Empatinin sıfır noktası mümkün mü? Simon Baron–Cohen, bu soruya “evet” diyor ve bunu “Zero Degrees of Empathy” kitabında örneklerle destekliyor. Başkalarının gözünde nasıl göründüğünü düşünebilmek bir öz farkındalıktır ve bu yüksek duygusal zeka yetkinliğidir. Bu ilk aşamayı geçmeden empati kurabilmek olası değildir. Bazı insanlar, kendi istek, ihtiyaçlarına o kadar çok odaklıdır ki, sonrasında “bir tek ben” duygusu yaşar.

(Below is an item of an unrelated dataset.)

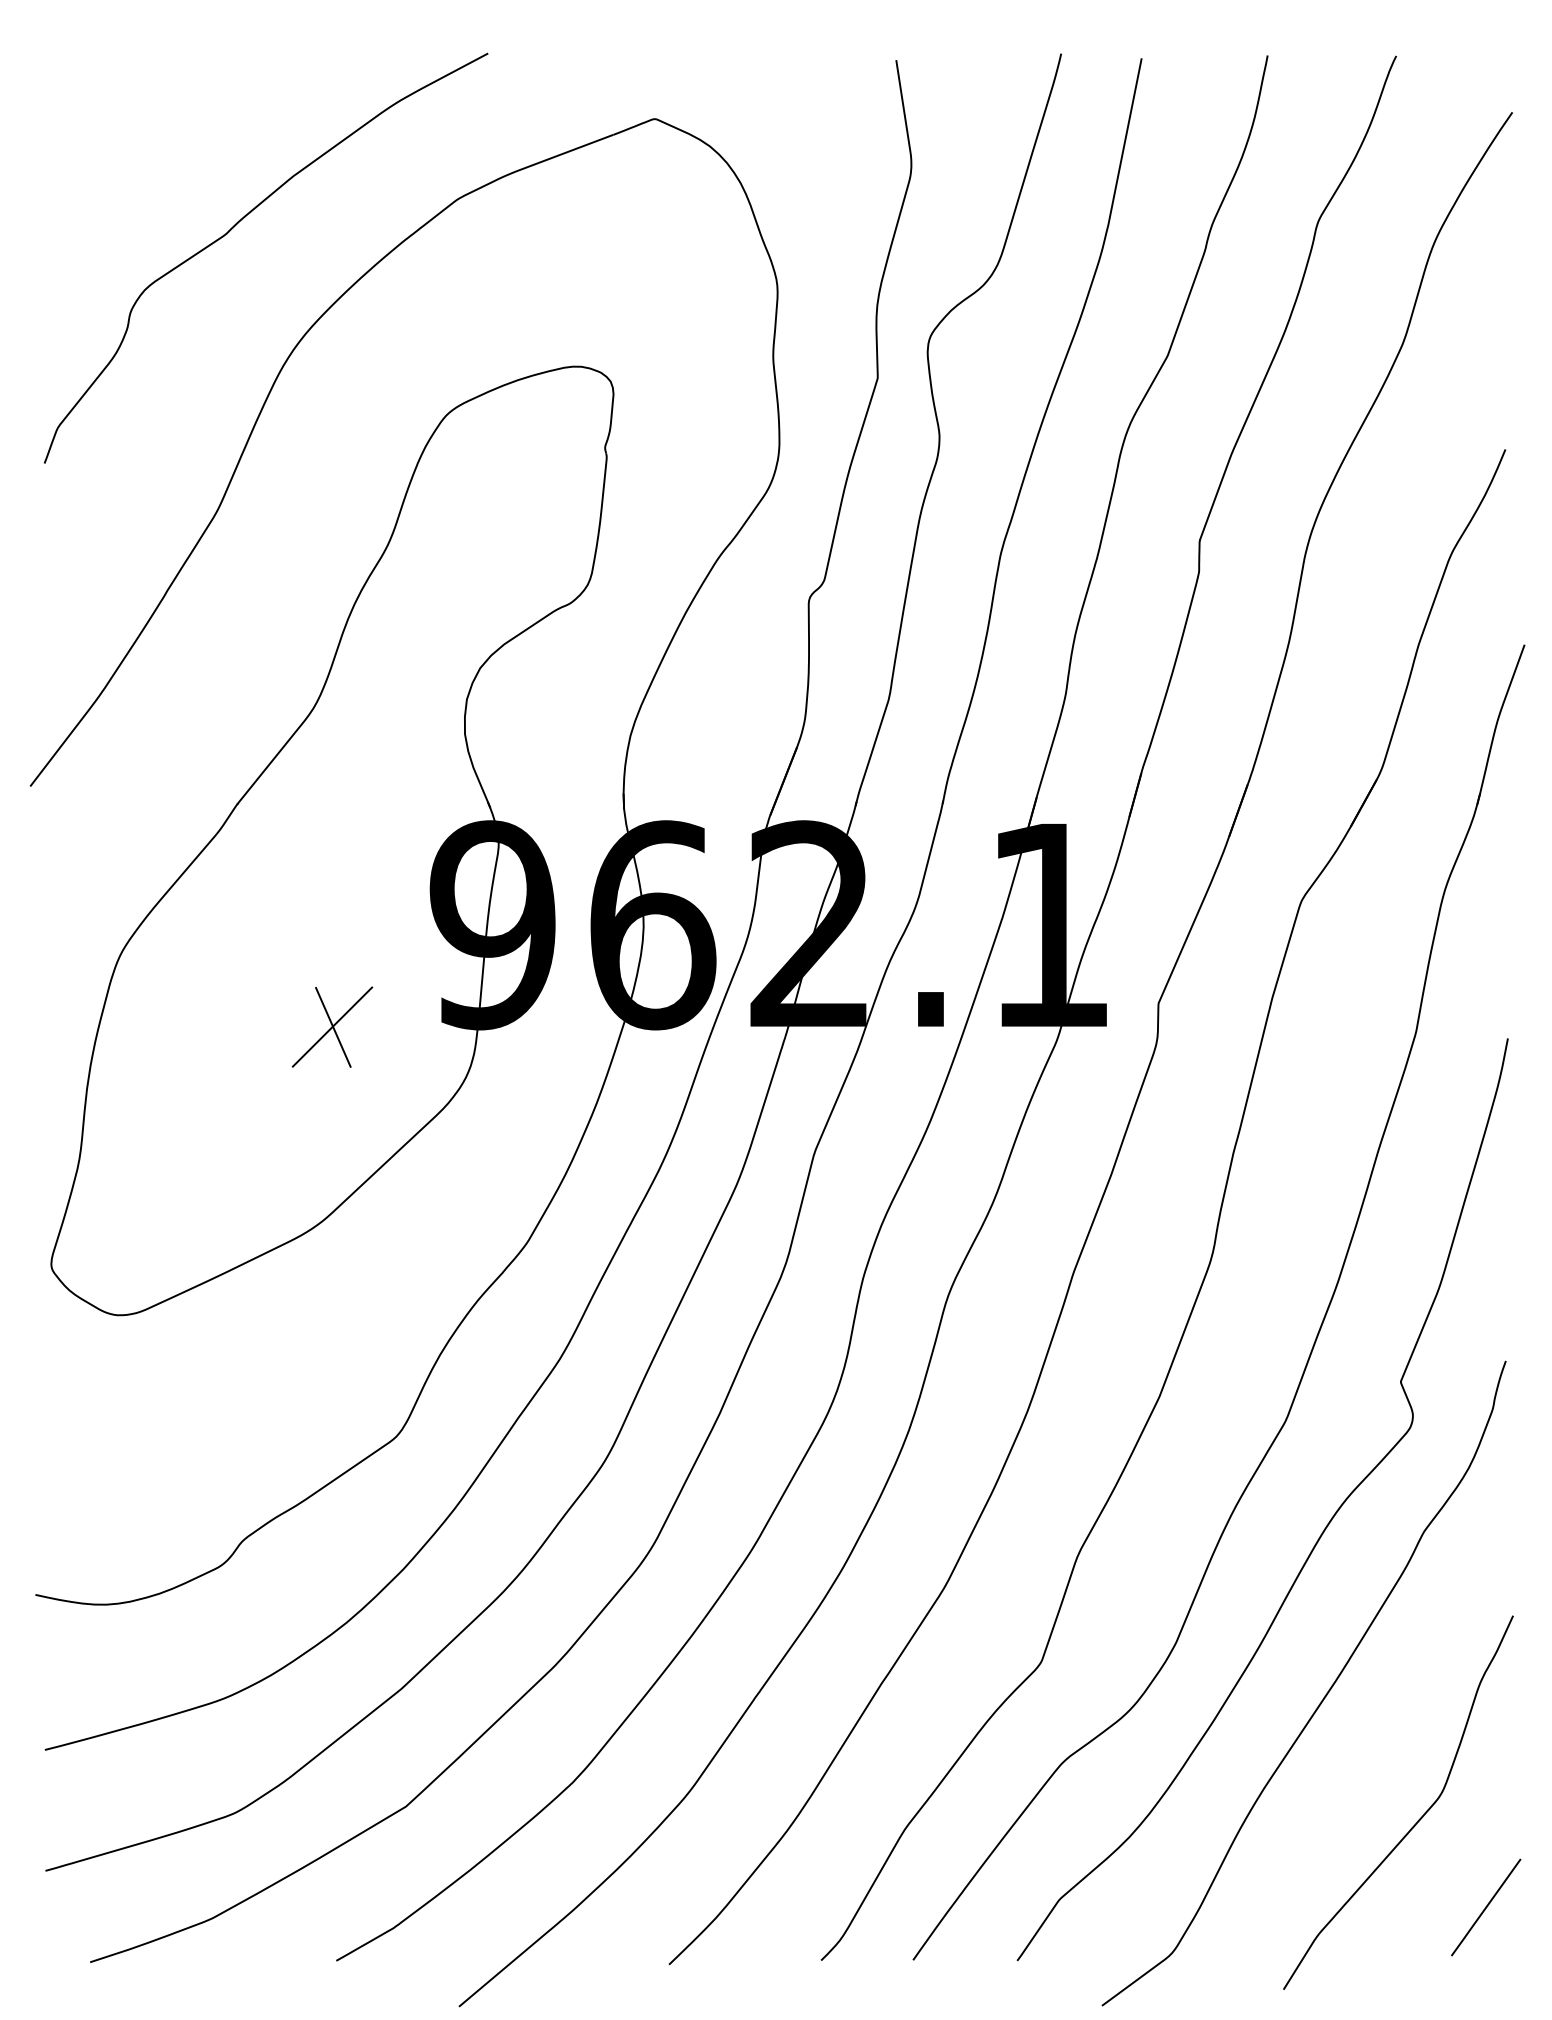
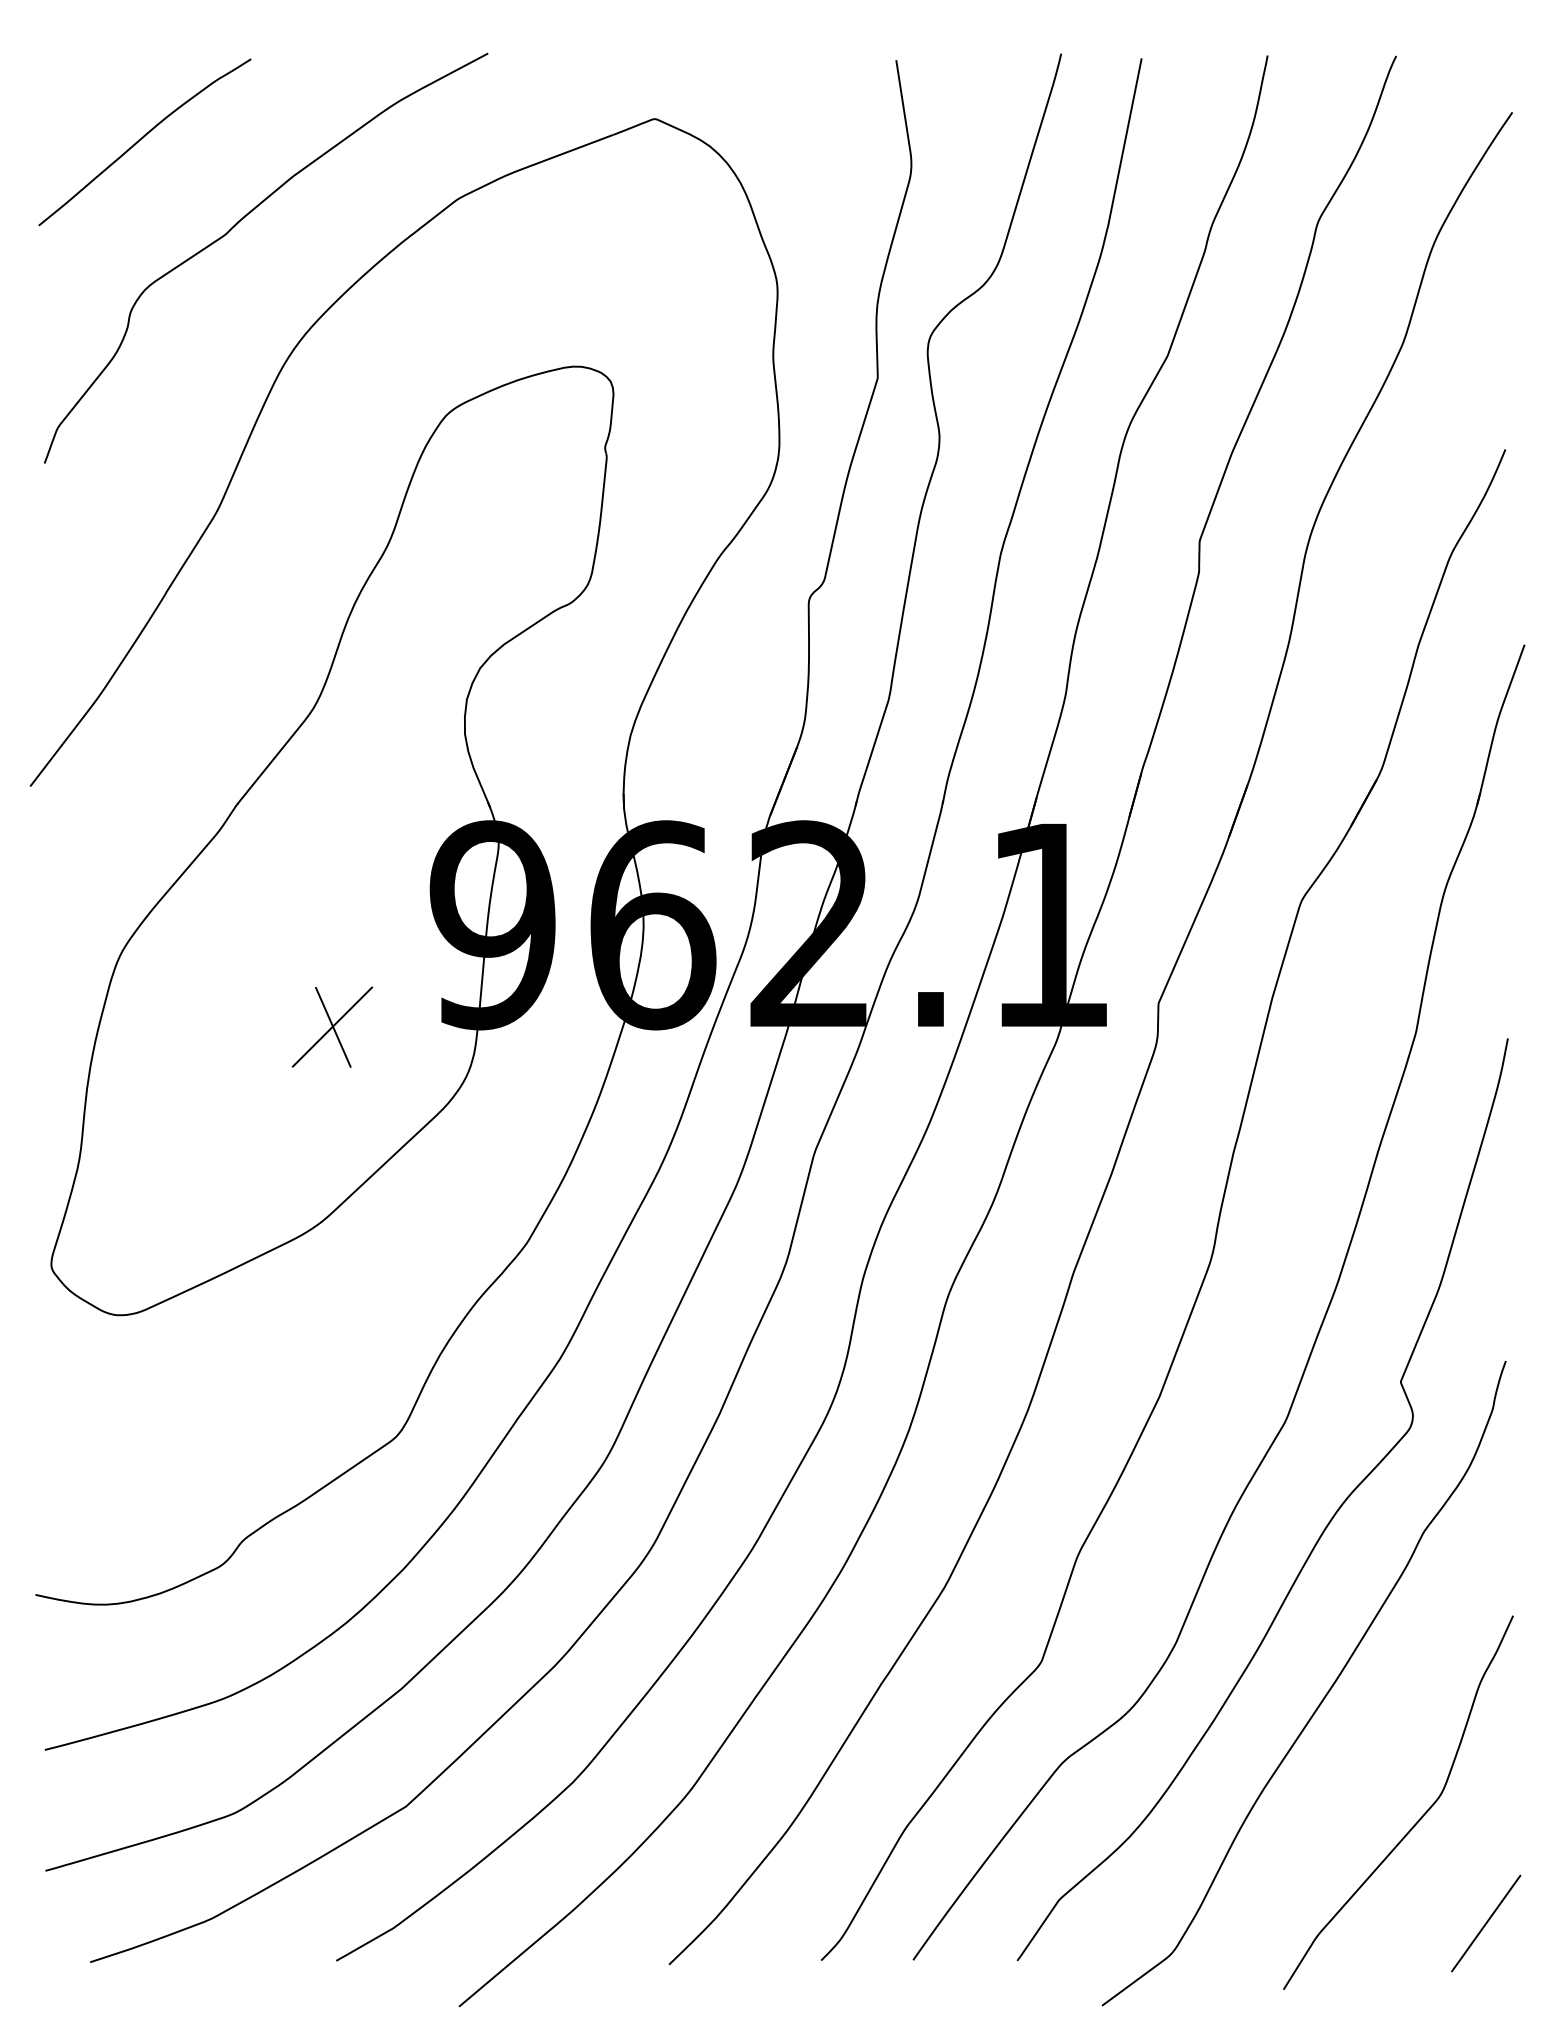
curve at (142, 139): none -> present
line at (1486, 1907) position: (1486, 1907) -> (1486, 1923)
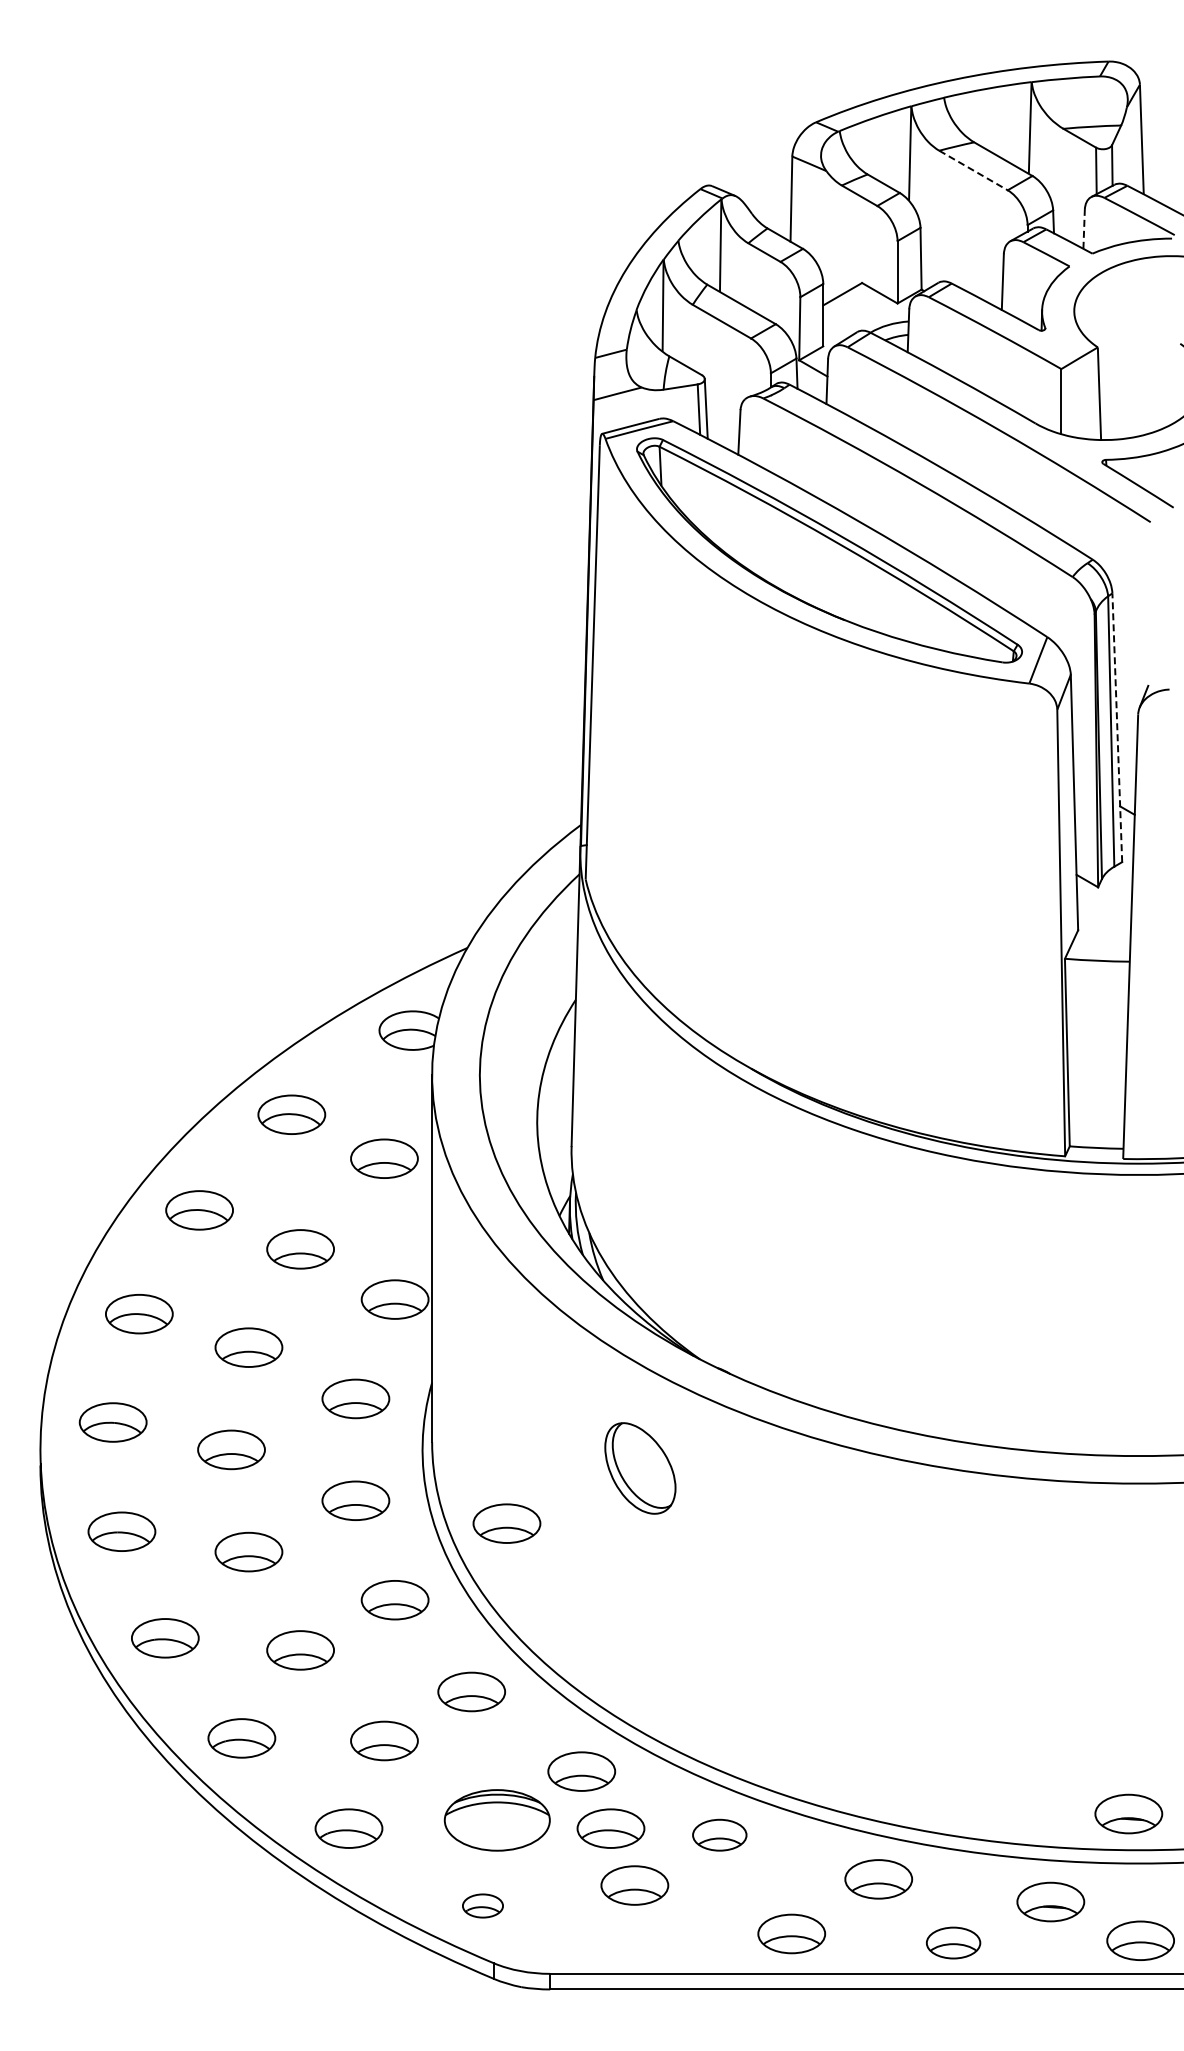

Soğuk havalarda kısa kollu tişörtüyle mendil satan bir çocuğun yanında sanki olumsuz bir durum yokmuş gibi geçtiğimiz anların olması, zaman zaman bu durumun hepimiz tarafından yaşandığının bir göstergesidir. Eğitimlerde “kimler empati kurmada kendini başarılı buluyor?” diye sorulduğunda, sınıfın %90-95’i elini kaldırıyor. Ancak uygulamalara geçildiğinde sınıfın %10’u bu konuda başarılı olduğu görülüyor. Sonuç olarak hayatımızda Cohen’in bahsettiği sıfır düzeyinde olmasa da empati kurmakta zorlanan birçok insan var. Bu durum hem iş hem de özel hayatta ilişkileri ve süreçleri derinden etkiliyor. Bu nedenle bu konuda gelişmeye ve dönüşmeye ihtiyaç var.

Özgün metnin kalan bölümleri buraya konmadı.